> **Passage**
##########

Moreover, the first section 12 is placed on top of the second
section 15 such that the end of the exit channel 10 opposite to the
valve bore 28 mates with the passage 13, thereby forming a portion
of the fluid exit conduit 29, and the second section 15 is placed
on top of the third section 16 such that the passage 13 mates with
the passage 17, thereby completing the fluid exit conduit 29 and
providing the fluid exit aperture 30. The placement of the first
section 12 on top of the second section 15 and the second section
15 on top of the third section 16 with the proper alignment also
forms the passageway 25, as the passageway 25 is identical to the
passageway 22. The first section 12, the second section 15, and the
third section 16 are bonded together using any suitable means to
create a watertight and leak-proof seal, such as an adhesive,
solvent, screws or the like.
[0028] It should be understood that the locations of the fluid
entry aperture 26 and the fluid entry conduit 27 in the second
section 15 and the majority of the fluid exit conduit 29 in the
first section are exemplary only, and that the locations may be
different such as, for example, the fluid entry aperture 26 and the
fluid entry conduit 27 may be in the first section 12 or the third
section 16 while the fluid exit conduit 29 may be in the second
section. Further, it should be understood that, while the channels
have been described as located in a single section 12, 15, or 16, a
complementary channel in an opposite section 12, 15, or 16 might be
included. Still further, it should be understood that, where
appropriate, a pin may be inserted into a section mold for the
formation an actual conduit through the section rather than a
channel.

##########

> **Data**
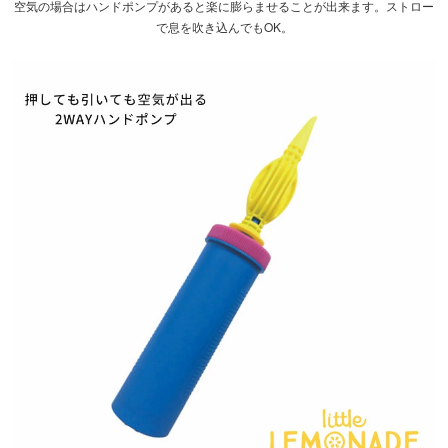
空気の場合は
ハンドポンプ
があると楽に膨らませることが出来ます。ストロー
で息を吹き込んでもOK。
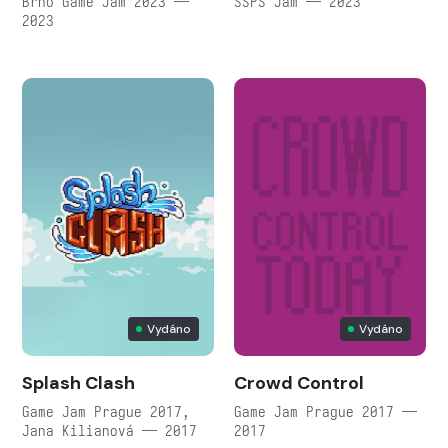
Brno Game Jam 2023 —
SSPS Jam — 2023
2023
Vydáno
Vydáno
Splash Clash
Crowd Control
Game Jam Prague 2017,
Game Jam Prague 2017 —
Jana Kilianová — 2017
2017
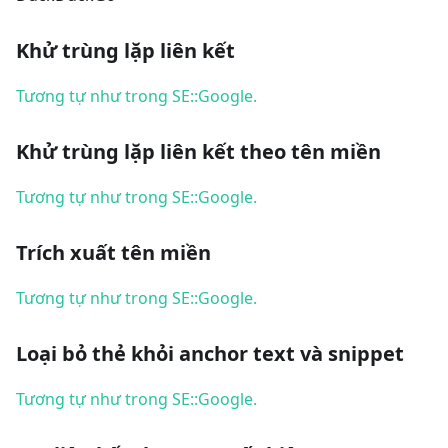
Khử trùng lặp liên kết
Tương tự như trong SE::Google.
Khử trùng lặp liên kết theo tên miền
Tương tự như trong SE::Google.
Trích xuất tên miền
Tương tự như trong SE::Google.
Loại bỏ thẻ khỏi anchor text và snippet
Tương tự như trong SE::Google.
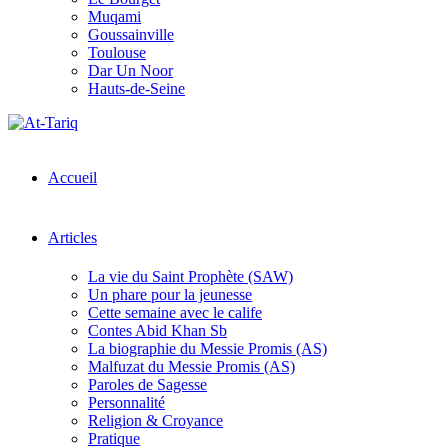
Muqami
Goussainville
Toulouse
Dar Un Noor
Hauts-de-Seine
Accueil
Articles
La vie du Saint Prophète (SAW)
Un phare pour la jeunesse
Cette semaine avec le calife
Contes Abid Khan Sb
La biographie du Messie Promis (AS)
Malfuzat du Messie Promis (AS)
Paroles de Sagesse
Personnalité
Religion & Croyance
Pratique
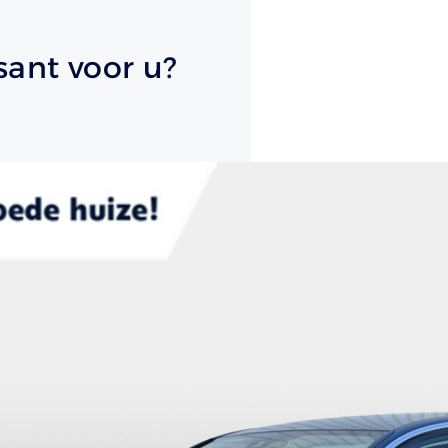
sant voor u?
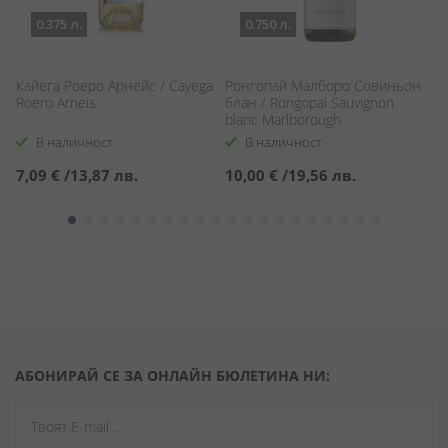
0.375 л.
0.750 л.
Кайега Роеро Арнейс / Cayega
Ронгопай Малборо Совиньон
Л
y
Roero Arneis
блан / Rongopai Sauvignon
Бл
blanc Marlborough
Sa
В наличност
В наличност
7,09 €
/
13,87 лв.
10,00 €
/
19,56 лв.
8
АБОНИРАЙ СЕ ЗА ОНЛАЙН БЮЛЕТИНА НИ:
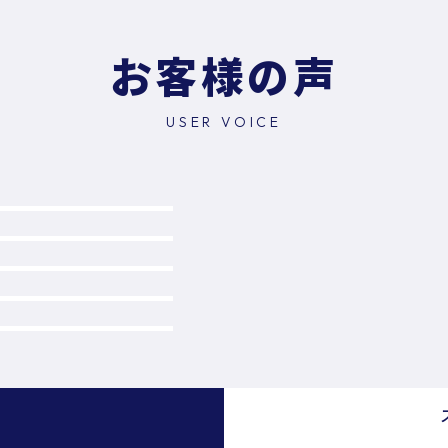
お客様の声
USER VOICE
）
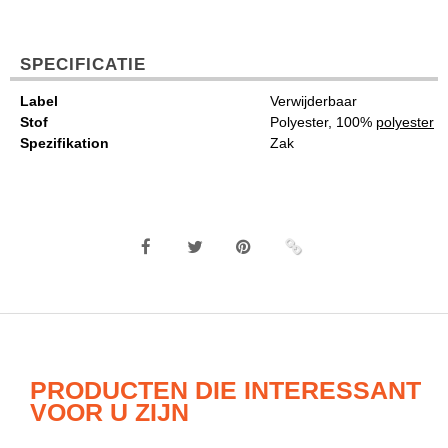
SPECIFICATIE
Label
Verwijderbaar
Stof
Polyester, 100%
polyester
Spezifikation
Zak
PRODUCTEN DIE INTERESSANT
VOOR U ZIJN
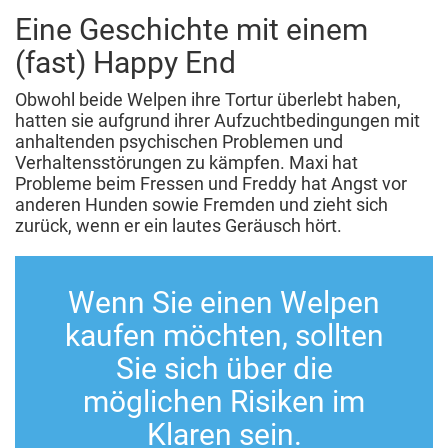
Eine Geschichte mit einem
(fast) Happy End
Obwohl beide Welpen ihre Tortur überlebt haben,
hatten sie aufgrund ihrer Aufzuchtbedingungen mit
anhaltenden psychischen Problemen und
Verhaltensstörungen zu kämpfen. Maxi hat
Probleme beim Fressen und Freddy hat Angst vor
anderen Hunden sowie Fremden und zieht sich
zurück, wenn er ein lautes Geräusch hört.
Wenn Sie einen Welpen
kaufen möchten, sollten
Sie sich über die
möglichen Risiken im
Klaren sein.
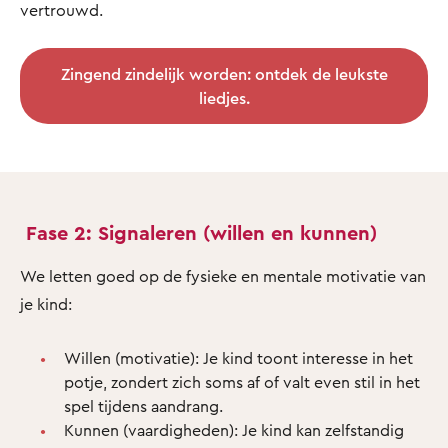
vertrouwd.
Zingend zindelijk worden: ontdek de leukste
liedjes.
Fase 2: Signaleren (willen en kunnen)
We letten goed op de fysieke en mentale motivatie van
je kind:
Willen (motivatie): Je kind toont interesse in het
potje, zondert zich soms af of valt even stil in het
spel tijdens aandrang.
Kunnen (vaardigheden): Je kind kan zelfstandig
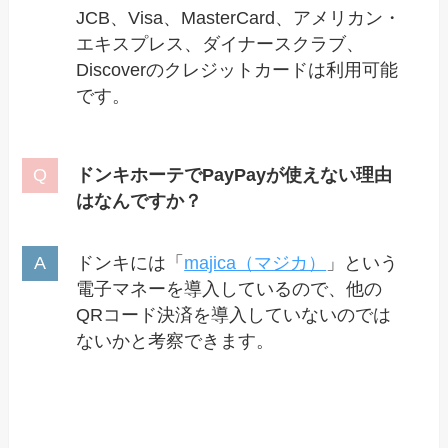
JCB、Visa、MasterCard、アメリカン・
エキスプレス、ダイナースクラブ、
Discoverのクレジットカードは利用可能
です。
ドンキホーテでPayPayが使えない理由
はなんですか？
ドンキには「
majica（マジカ）
」という
電子マネーを導入しているので、他の
QRコード決済を導入していないのでは
ないかと考察できます。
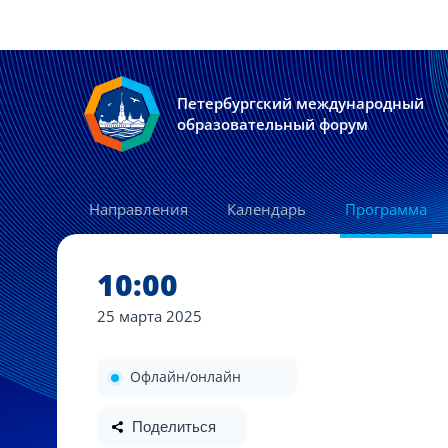
Петербургский международный
образовательный форум
Направления
Календарь
Программа
10:00
25 марта
2025
Офлайн/онлайн
Поделиться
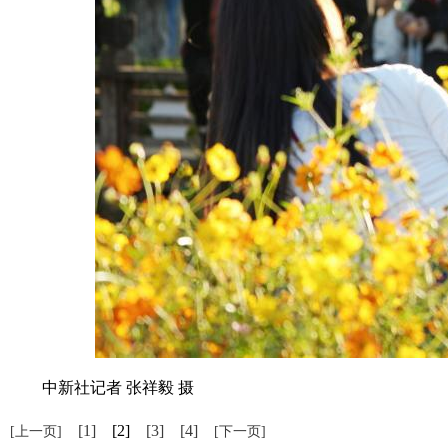
中新社记者 张祥毅 摄
[1]
[2]
[3]
[4]
[上一页]
[下一页]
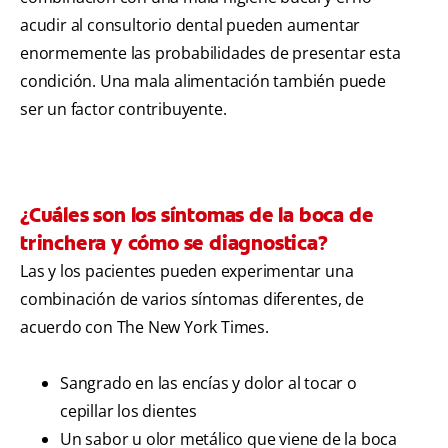
acudir al consultorio dental pueden aumentar
enormemente las probabilidades de presentar esta
condición. Una mala alimentación también puede
ser un factor contribuyente.
¿Cuáles son los síntomas de la boca de
trinchera y cómo se diagnostica?
Las y los pacientes pueden experimentar una
combinación de varios síntomas diferentes, de
acuerdo con The New York Times
.
Sangrado en las encías y dolor al tocar o
cepillar los dientes
Un sabor u olor metálico que viene de la boca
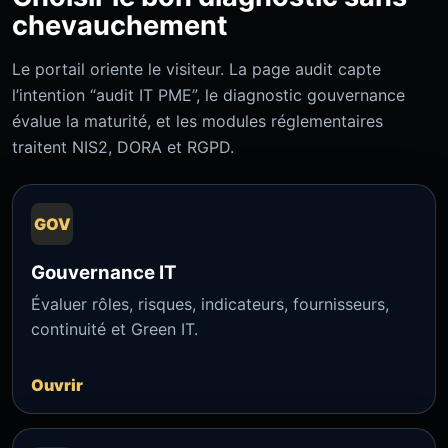
chevauchement
Le portail oriente le visiteur. La page audit capte
l’intention “audit IT PME”, le diagnostic gouvernance
évalue la maturité, et les modules réglementaires
traitent NIS2, DORA et RGPD.
GOV
Gouvernance IT
Évaluer rôles, risques, indicateurs, fournisseurs,
continuité et Green IT.
Ouvrir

##########

> **Study questions**
1. Return each line of the records that contains the string "kind".
2. Please pick up the passage on the fluid conduit sections from the point where it stops.
The passage on the fluid conduit sections has nothing to do with the records.

> **Responses by item number**
1.
je kind:
Willen (motivatie): Je kind toont interesse in het
Kunnen (vaardigheden): Je kind kan zelfstandig

2.
[0029] Once the handle 1 is formed, the beverage dispensing head 5
may be assembled. The beverage dispensing head 5 is assembled
through placing the valve assembly 33 within the valve bore 32, and
mounting the valve actuator assembly 34 onto the handle 1. The
plate 110 is then secured to the handle 1. Moreover, the nozzle 14
is secured to the handle 1, and the retaining cap 7 is employed to
connect the flexible line 3 to the handle 1.
[0030] In use, a beverage component source supplies the brixing
device 4 with a base fluid or a mixing fluid at an elevated
pressure, which is delivered from the flexible line 3 into the
fluid entry conduit 27 via the fluid entry aperture 26. Upon
activation of the valve actuator assembly 34, the valve assembly 33
moves such that the fluid entry conduit 27 delivers the base fluid
or the mixing fluid through the valve bore 28 and into the fluid
exit conduit 29. The base fluid or the mixing travels through the
fluid exit conduit 29 and exits the handle 1 into the nozzle 14
through fluid exit aperture 30. The base fluid or the mixing exits
the nozzle 14 for delivery into an appropriate receptacle.
[0031] As illustrated in FIGS. 4-7, a beverage dispensing apparatus
according to a second embodiment is adapted to dispense into
appropriate receptacles, such as glasses or cups, eight fluids,
which may be eight base fluids, eight mixing fluids, or any
combination of base and mixing fluids. While the beverage
dispensing apparatus according to the second embodiment is capable
of dispensing eight fluids, it should be understood that fewer
fluids including only one might be dispensed. Moreover, and as
limited only by reasonable size requirements, the beverage
dispensing apparatus may be modified to dispense more than eight
fluids.
[0032] The beverage dispensing apparatus according to the second
embodiment includes a beverage dispensing head 50, a brixing device
51, and a flexible line 52 including eight hoses that couple the
brixing device 51 to the beverage dispensing head 50. A beverage
component source supplies the brixing device 51 with eight base
fluids, eight mixing fluids, or any combination of base and mixing
fluids.
[0033] The beverage dispensing head 50 includes a handle 53 with
eight passageways therethrough that communicate with a nozzle 54
frictionally secured to the handle 53 via o-rings. The beverage
dispensing head 50 further includes and a retaining cap 55 that
couples each of the eight hoses of the flexible line 52 with a
respective passageway. Each of the hoses supplies a base fluid or a
mixing fluid from the brixing device 51 to a respective passageway.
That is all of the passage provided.